- Instructions to follow
Transcribe every record as it stands and set the images aside.

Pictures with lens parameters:
-=-=-

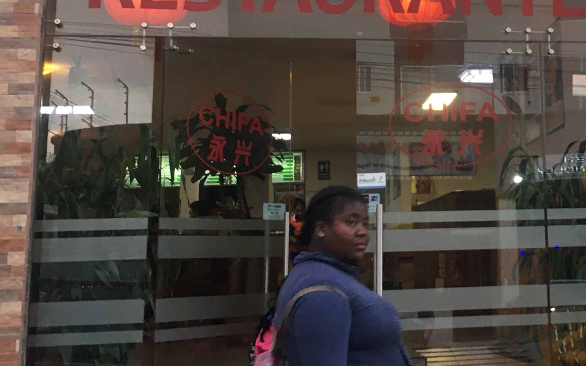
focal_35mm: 73
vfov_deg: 17.5
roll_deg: +3.0
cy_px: 9
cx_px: 495
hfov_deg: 27.5
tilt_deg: +11.3
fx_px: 1166
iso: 50
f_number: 2.2
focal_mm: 4.15
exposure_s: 1/30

-=-=-

- Expected answer
focal_35mm: 73
vfov_deg: 17.5
roll_deg: +3.0
cy_px: 9
cx_px: 495
hfov_deg: 27.5
tilt_deg: +11.3
fx_px: 1166
iso: 50
f_number: 2.2
focal_mm: 4.15
exposure_s: 1/30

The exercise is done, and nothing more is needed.